Setelah pada pertemuan kuliah sebelumnya -- sebelum merebaknya pandemi -- yang membahas lebih lanjut mengenai masyarakat bahasa (Speech Community) dari berbagai pakar sebagai perpanjangan tangan penjelasan teori strukturalisme yang dicetuskan Ferdinand De saussure, yaitu: langue, Langage, Parole.
Pada definisi-definisi yang telah dikemukakan oleh para ahli, sebagai pribadi saya lebih mencondongkan diri atau ikut ambil bagian pada definisi masayarakat bahasa yang di cetuskan oleh Noam Chomsky yang berujar bahwa komunitas bahasa merupakan komunitas ujaran yang benar-benar homogen yang anggotanya memiliki kompetensi bahasa yang sama. Disini kita perlu menggarisbawahi bahwa kompetensi yang dimaksud oleh Chomsky adalah sebagaimana pembacaan Joseph (1989)[1] bahwa istilah kompetensi lebih dekat kepada langage. Lebih lanjut Langage dijelaskan sebagai sebuah kombinasi antara Langue (abstrak sistem) dan parole (konkret sistem).
Competence yang kemudian dipahami sebagai landasan dasar dari sebuah masyarakat bahasa melahirkan beberapa pendekatan untuk menguji seberapa penting dan homogen peranananya.
Homogenitas Competence dapat melihat seberapa besar pengaruh pemerolehan bahasa dalam komunitas bahasa, atau kontak bahasa dari masyarakat bahasa yang lain. Maka, dengan sudut pandang yang demikian juga kita dapat memetakan lingualitas suatu masyarakat bahasa, tentu dengan melihat besaran performance yang dihadirkan dalam masyarakat tersebut
Koentjaraningrat[2] dalam paparannya mengenai bahasa sebagai sebuah produk mentalitas kebudayaan kembali menegaskan hakikat penggunaan bahasa yang patuh terhadap norma-norma yang berlaku dalam masyarakat, bentuknya cair dan saya mengistilahkannya sebagai likuiditas bahasa.

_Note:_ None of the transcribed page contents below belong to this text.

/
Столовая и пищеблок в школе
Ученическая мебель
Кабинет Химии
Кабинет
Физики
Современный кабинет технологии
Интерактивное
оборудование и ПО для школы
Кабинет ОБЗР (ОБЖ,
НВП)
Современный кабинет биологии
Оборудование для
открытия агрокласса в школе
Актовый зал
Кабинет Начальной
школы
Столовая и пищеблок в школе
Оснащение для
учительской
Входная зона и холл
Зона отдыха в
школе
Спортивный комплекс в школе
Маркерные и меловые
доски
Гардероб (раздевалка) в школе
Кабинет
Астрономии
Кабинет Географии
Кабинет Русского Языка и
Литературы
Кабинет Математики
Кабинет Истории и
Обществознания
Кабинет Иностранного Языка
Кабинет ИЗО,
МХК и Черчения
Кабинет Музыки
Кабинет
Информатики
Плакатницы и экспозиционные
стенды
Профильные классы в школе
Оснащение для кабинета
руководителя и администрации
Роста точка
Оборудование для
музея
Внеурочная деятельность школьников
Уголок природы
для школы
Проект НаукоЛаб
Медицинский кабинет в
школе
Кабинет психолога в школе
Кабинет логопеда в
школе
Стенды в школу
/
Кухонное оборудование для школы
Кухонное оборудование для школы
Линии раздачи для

Likuiditas bahasa atau kecairan dari sebuah bahasa pada umumnya dapat ditemukan pada jenis masyarakat bahasa yang multilingual. Artinya terdapat proses panjang pemerolehan bahasa yang ditentukan melalui kontak bahasa pada masayarakat bahasa yang lain karena sedikit banyaknya lingualitas yang dimiliki oleh suatu masyarakat akan berpengaruh signifikan pula pada performance yang mereka hadirkan.
Seperti yang kita ketahui bersama bahwa masyarakat monolingual memiliki perbedaan yang signifikan dengan masyarakat bilingual ataupun multilingual. Pada gejala performance yang dihadirkan masyarakat monolingual, tentu tidak akan ditemukan adanya campur dan alih kode bahasa, ataupun penyimpangan-penyimpangan bahasa yang lain. Sebab, homogenitas competence bahasa yang dimiliki dalam masyarakat monolingual berlandaskan pada proses pemerolehan bahasa yang minim terjadinya kontak bahasa
Bilingual dan Bilingualisme
Dwibahasa atau bilingual dalam kamus linguistik[3] dijelaskan sebagai mampu atau biasa memakai dua bahasa, serta bersangkutan dengan atau mengandung dua bahasa. Lalu bilingualisme atau kedwibahasaan sendiri diartikan dengan penggunaan dua bahasa atau lebih oleh seseorang atau suatu masyarakat.
Berdasar penjelasan tentang bilingual dan bilingualisme bahasa di atas, penulis menemukan kesepakatan bahwa bilingual dan bilingulisme terjadi pada tataran performance bahasa seseorang ataupun masyarakat bahasa tertentu.
Dalam sebuah jurnal yang diinisiasi oleh Studies in Bilingualism(Plaza-Pust dan Morales-Lpez 2008), dalam salah satu kajiannya yang membahas Code-mixing in signs and words in input to and output from children oleh Anne Baker dan Beppie Van den Bogaerde sebagaiman pendapat-pendapat umum dalam kajian sosiolinguistik yang menekankan pembahasan bahwa faktor umur memiliki pengaruh yang signifikan, khususnya pada anak-anak. Atas dasar pandangan umum itulah, Anne Baker dan rekannya kemudian melakukan penelitian kepada enam anak dimana tiga dintaranya merupakan tuna rungu.